13 de junho de 2012 | 03h05

1. Com quais tipos de diversidade o IBD trabalha? Principalmente de gênero, de orientação sexual e étnico-racial.

2. No domingo, São Paulo recebeu a 16.ª Parada do Orgulho LGBT. O que mudou desde a primeira? Muito. Hoje pais, avós e crianças acompanham o parente homossexual na parada, dão apoio. Antes, quando ainda se usava a sigla GLS (gays, lésbicas e simpatizantes), o S era usado por alguns de modo pejorativo, como suspeito, por exemplo.

3.Por outro lado, crescem casos de intolerância, como os ataques a gays na região da Avenida Paulista? Sim, mas em São Paulo é forte a cultura de repressão e repúdio a esses atos. Já no Nordeste e no Norte, ainda há muito preconceito, nas próprias famílias e instituições.

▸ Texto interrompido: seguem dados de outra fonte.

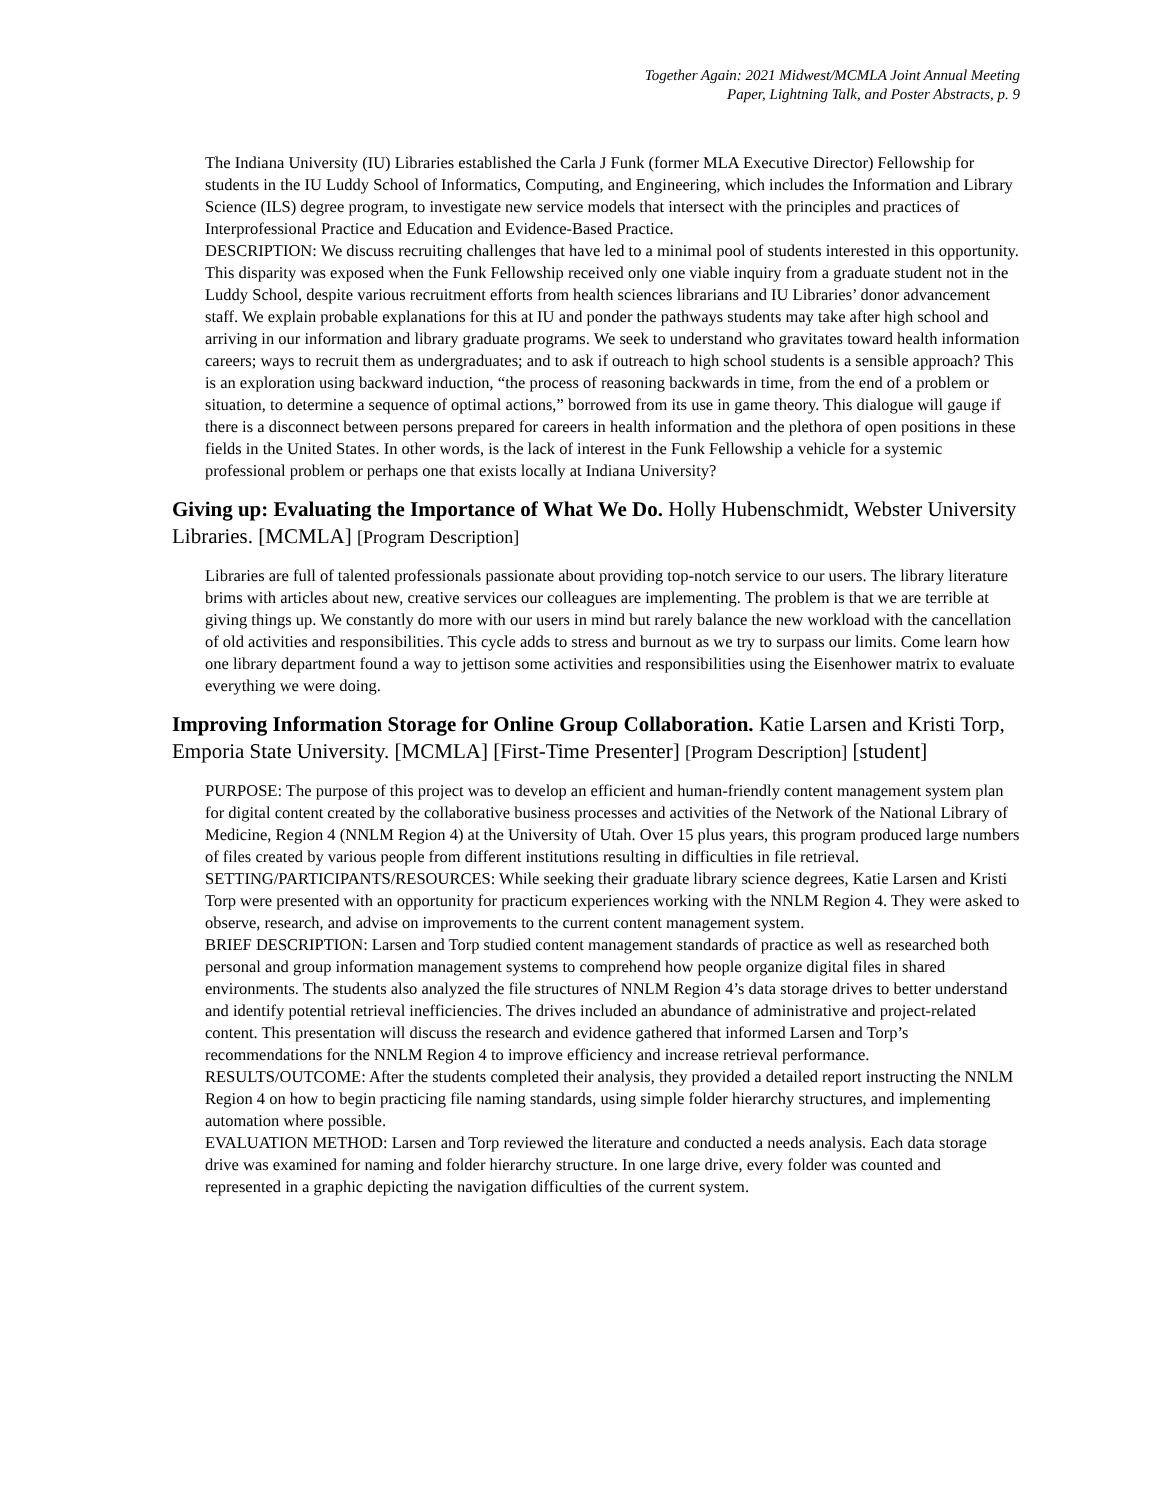Together Again: 2021 Midwest/MCMLA Joint Annual Meeting
Paper, Lightning Talk, and Poster Abstracts, p. 9
The Indiana University (IU) Libraries established the Carla J Funk (former MLA Executive Director) Fellowship for students in the IU Luddy School of Informatics, Computing, and Engineering, which includes the Information and Library Science (ILS) degree program, to investigate new service models that intersect with the principles and practices of Interprofessional Practice and Education and Evidence-Based Practice.
DESCRIPTION: We discuss recruiting challenges that have led to a minimal pool of students interested in this opportunity. This disparity was exposed when the Funk Fellowship received only one viable inquiry from a graduate student not in the Luddy School, despite various recruitment efforts from health sciences librarians and IU Libraries’ donor advancement staff. We explain probable explanations for this at IU and ponder the pathways students may take after high school and arriving in our information and library graduate programs. We seek to understand who gravitates toward health information careers; ways to recruit them as undergraduates; and to ask if outreach to high school students is a sensible approach? This is an exploration using backward induction, “the process of reasoning backwards in time, from the end of a problem or situation, to determine a sequence of optimal actions,” borrowed from its use in game theory. This dialogue will gauge if there is a disconnect between persons prepared for careers in health information and the plethora of open positions in these fields in the United States. In other words, is the lack of interest in the Funk Fellowship a vehicle for a systemic professional problem or perhaps one that exists locally at Indiana University?
Giving up: Evaluating the Importance of What We Do. Holly Hubenschmidt, Webster University Libraries. [MCMLA] [Program Description]
Libraries are full of talented professionals passionate about providing top-notch service to our users. The library literature brims with articles about new, creative services our colleagues are implementing. The problem is that we are terrible at giving things up. We constantly do more with our users in mind but rarely balance the new workload with the cancellation of old activities and responsibilities. This cycle adds to stress and burnout as we try to surpass our limits. Come learn how one library department found a way to jettison some activities and responsibilities using the Eisenhower matrix to evaluate everything we were doing.
Improving Information Storage for Online Group Collaboration. Katie Larsen and Kristi Torp, Emporia State University. [MCMLA] [First-Time Presenter] [Program Description] [student]
PURPOSE: The purpose of this project was to develop an efficient and human-friendly content management system plan for digital content created by the collaborative business processes and activities of the Network of the National Library of Medicine, Region 4 (NNLM Region 4) at the University of Utah. Over 15 plus years, this program produced large numbers of files created by various people from different institutions resulting in difficulties in file retrieval.
SETTING/PARTICIPANTS/RESOURCES: While seeking their graduate library science degrees, Katie Larsen and Kristi Torp were presented with an opportunity for practicum experiences working with the NNLM Region 4. They were asked to observe, research, and advise on improvements to the current content management system.
BRIEF DESCRIPTION: Larsen and Torp studied content management standards of practice as well as researched both personal and group information management systems to comprehend how people organize digital files in shared environments. The students also analyzed the file structures of NNLM Region 4’s data storage drives to better understand and identify potential retrieval inefficiencies. The drives included an abundance of administrative and project-related content. This presentation will discuss the research and evidence gathered that informed Larsen and Torp’s recommendations for the NNLM Region 4 to improve efficiency and increase retrieval performance.
RESULTS/OUTCOME: After the students completed their analysis, they provided a detailed report instructing the NNLM Region 4 on how to begin practicing file naming standards, using simple folder hierarchy structures, and implementing automation where possible.
EVALUATION METHOD: Larsen and Torp reviewed the literature and conducted a needs analysis. Each data storage drive was examined for naming and folder hierarchy structure. In one large drive, every folder was counted and represented in a graphic depicting the navigation difficulties of the current system.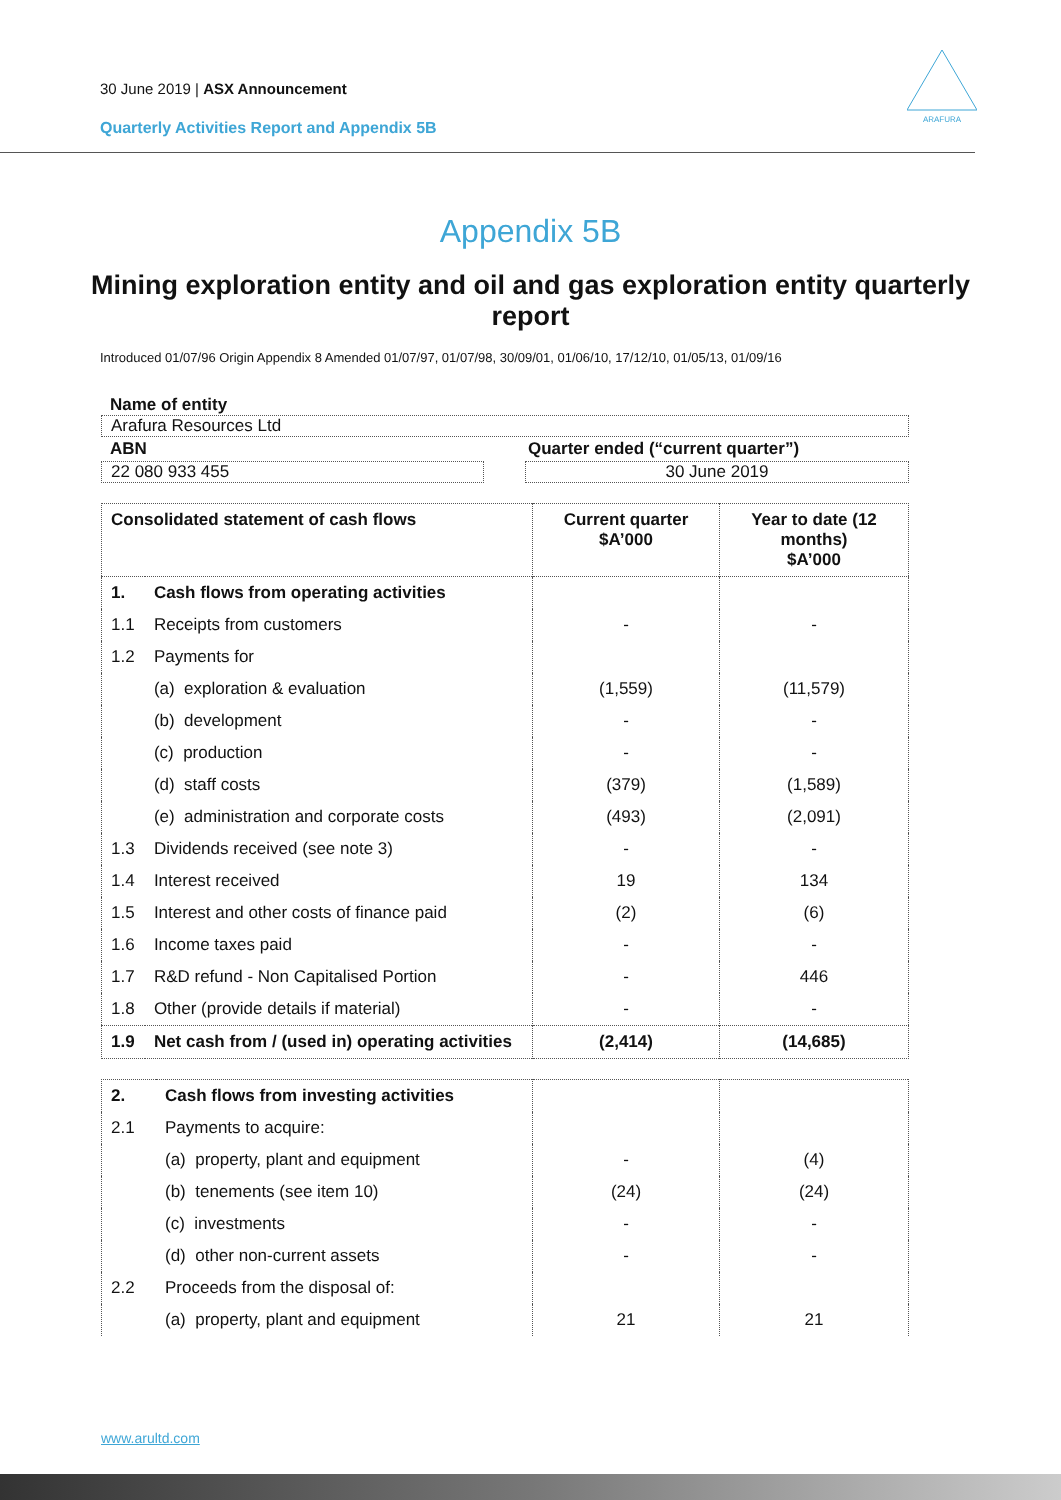30 June 2019 | ASX Announcement
Quarterly Activities Report and Appendix 5B
ARAFURA
Appendix 5B
Mining exploration entity and oil and gas exploration entity quarterly report
Introduced 01/07/96 Origin Appendix 8 Amended 01/07/97, 01/07/98, 30/09/01, 01/06/10, 17/12/10, 01/05/13, 01/09/16
Name of entity
Arafura Resources Ltd
ABN Quarter ended (“current quarter”)
22 080 933 455 30 June 2019
| Consolidated statement of cash flows | | Current quarter $A’000 | Year to date (12 months) $A’000 |
| --- | --- | --- | --- |
| 1. | Cash flows from operating activities | | |
| 1.1 | Receipts from customers | - | - |
| 1.2 | Payments for | | |
| | (a) exploration & evaluation | (1,559) | (11,579) |
| | (b) development | - | - |
| | (c) production | - | - |
| | (d) staff costs | (379) | (1,589) |
| | (e) administration and corporate costs | (493) | (2,091) |
| 1.3 | Dividends received (see note 3) | - | - |
| 1.4 | Interest received | 19 | 134 |
| 1.5 | Interest and other costs of finance paid | (2) | (6) |
| 1.6 | Income taxes paid | - | - |
| 1.7 | R&D refund - Non Capitalised Portion | - | 446 |
| 1.8 | Other (provide details if material) | - | - |
| 1.9 | Net cash from / (used in) operating activities | (2,414) | (14,685) |
| 2. | Cash flows from investing activities | | |
| 2.1 | Payments to acquire: | | |
| | (a) property, plant and equipment | - | (4) |
| | (b) tenements (see item 10) | (24) | (24) |
| | (c) investments | - | - |
| | (d) other non-current assets | - | - |
| 2.2 | Proceeds from the disposal of: | | |
| | (a) property, plant and equipment | 21 | 21 |
www.arultd.com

4. Na questão racial, o Brasil acumula avanços? Sem dúvida. Há toda a questão das cotas raciais nas universidades, que o Supremo (Tribunal Federal) considerou constitucional em abril. Mas ainda espantam casos como o da angolana morta por brasileiros (em maio, após briga em bar no centro de São Paulo).

5. Por que a diversidade é importante? Empresas que trabalham bem com as diferenças têm melhor desempenho. A diversidade é fator de sustentabilidade moral. Sua ausência cria desequilíbrio.